Candidate for the position of Disabled Students and Carers Officer

Image for Indigo Ayling

Indigo Ayling

VOTE INDIGO FOR DISABLED STUDENTS AND CARERS' OFFICER

[Image description: photo of Indigo, a white, non-binary person with short curly hair, sitting in a wheelchair in front of some big green leaves in a conservatory. They are smiling and have their eyes closed. END ID].

My name is Indigo and I exist with chronic fatigue, constant widespread bodily pain and a very wobbly mental health, as well as a host of other difficult physical and mental conditions and impairments. And yet, what "disables" me most is not my body/mind at all, but the (dis)ableist treatment I experience daily due to not having a body/mind which fits the norm.

I want to continue the work Beulah and I begun this year, and grow it even further, aiming to empower my disabled and caring siblings and collectively dismantle the 'abled supremacy' in which we all live.

 

1. Disability Justice

I do not want to simply fight for our right to exist as disabled/ chronically ill/ mental ill/ neurodivergent people and carers. I want to celebrate and hold value in the entirety of our varied existences, in all of our forms. I want to contribute to fighting structural oppression through through a form of Disability Justice which insists that our worth is inherent and tied to the liberation of all beings.

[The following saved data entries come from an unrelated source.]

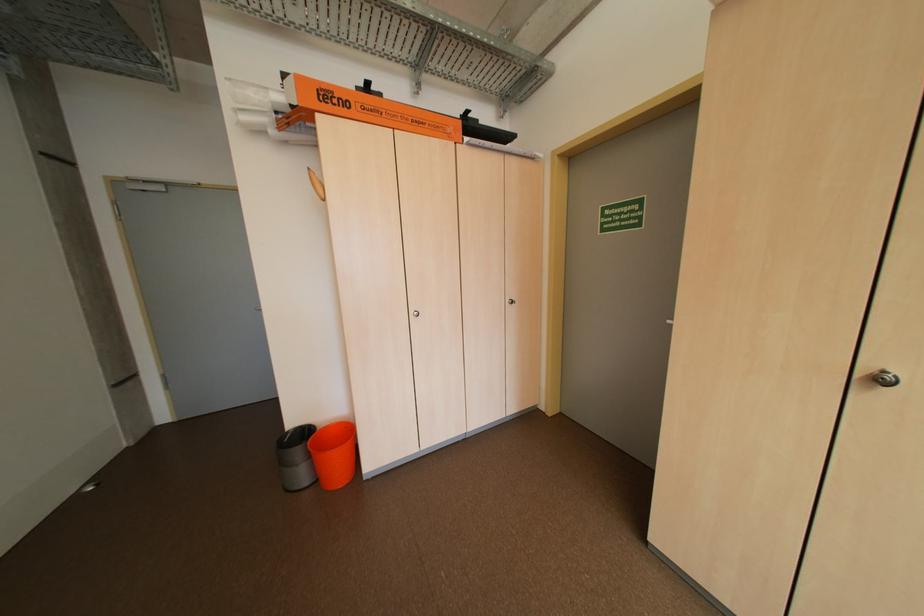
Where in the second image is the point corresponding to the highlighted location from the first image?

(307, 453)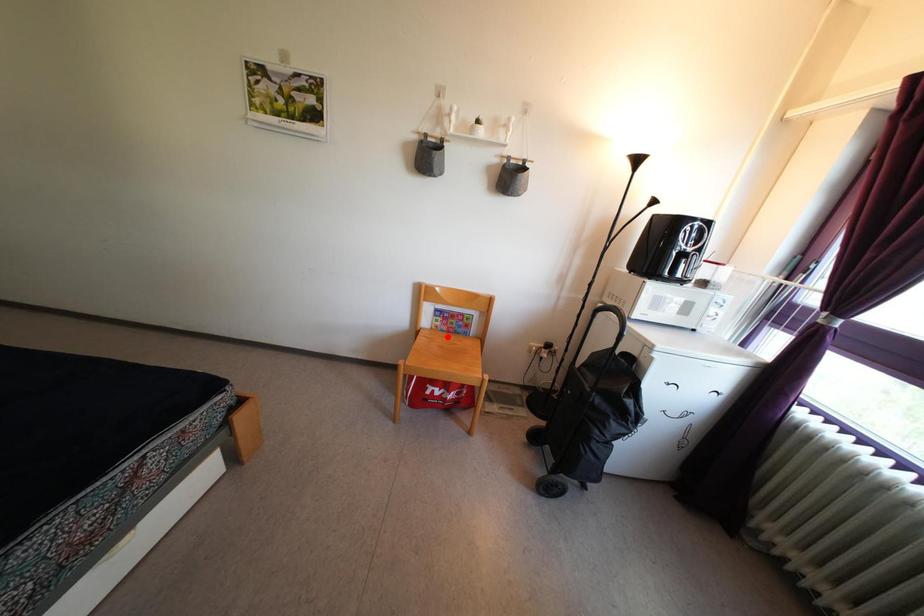
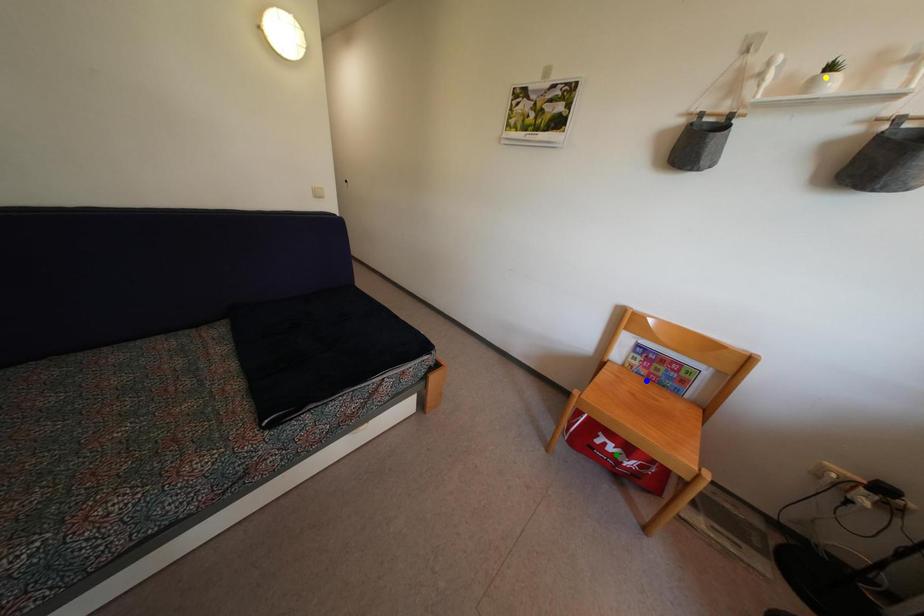
Question: I am providing you with two images of the same scene from different viewpoints. A red point is marked on the first image. You are given multiple points on the second image. Can you choose the point in image 2 that corresponds to the point in image 1?

Choices:
 (A) green point
 (B) yellow point
 (C) blue point

Answer: (C)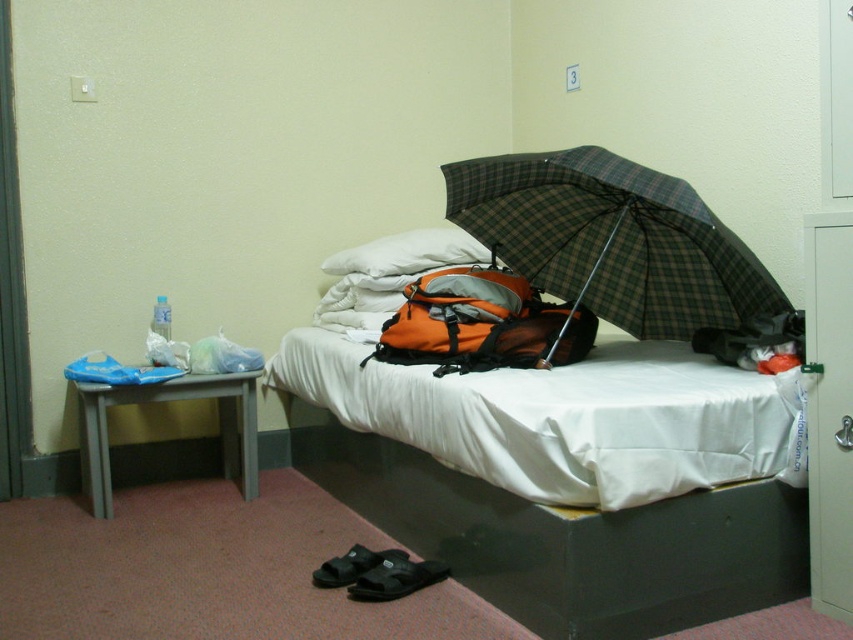
Based on the photo, does white fabric bed at center have a smaller size compared to black fabric sandals at lower center?

No.

Between white fabric bed at center and black fabric sandals at lower center, which one appears on the left side from the viewer's perspective?

black fabric sandals at lower center is more to the left.

Who is more distant from viewer, (708, 545) or (358, 563)?

Point (358, 563)

Find the location of a particular element. white fabric bed at center is located at coordinates (560, 472).

Can you confirm if orange fabric backpack at center is shorter than black fabric sandals at lower center?

Incorrect, orange fabric backpack at center's height does not fall short of black fabric sandals at lower center's.

Is orange fabric backpack at center to the right of black fabric sandals at lower center from the viewer's perspective?

Indeed, orange fabric backpack at center is positioned on the right side of black fabric sandals at lower center.

This screenshot has width=853, height=640. What are the coordinates of `orange fabric backpack at center` in the screenshot? It's located at (482, 324).

Does white fabric mattress at center lie behind black fabric sandals at lower center?

No, it is not.

This screenshot has height=640, width=853. What do you see at coordinates (566, 417) in the screenshot? I see `white fabric mattress at center` at bounding box center [566, 417].

Is point (480, 397) closer to viewer compared to point (399, 548)?

Yes, point (480, 397) is closer to viewer.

Practically this means working with other liberation officers and societies to collectively incorporate the ideals of disability justice into the activism of SOAS, making sure disability is no longer seen as a meaningless add-on, but a central to all forms of anti-capitalist liberation.

 

2. Structural Ableism

Within SOAS, as in our wider society, there are so many over-looked but deeply ableist systems and designs which actively exclude disabled bodies from participation. From the doctorate school and many other SOAS buildings lack of wheelchair access (including almost all floors of SOAS library), to reports of lecturers discriminating against students with invisible disabilities, and teaching staff repeatedly unobserving the Student Inclusion Plans, SOAS needs a lot fo change. I want to put ableism on the agenda and campaign to improve these unacceptable conditions that disabled students are just expected to endure.

 

3. Collective Interdependance

No-one can do everything all on their own, and neither should they. Disabled people, for the most part, often have to rely on more support and assistance and care work than abled folks. And in doing so we learn deeply valuable and world-changing things about collective responsibility and interdependence. I hope to foster this, especially in response to the narrative of disabled folks as a "burden". I hope to expand on the Disabled Students and Carers' Empowerment Network that Beulah and I begun this year, building more support networks and more caring communities. Under the idea of collective responsibility I also want to create an SU fund to help reimburse the costs on disabled students due to the privatisation of the NHS, helping to pay for medical letters and one-off health care expenses.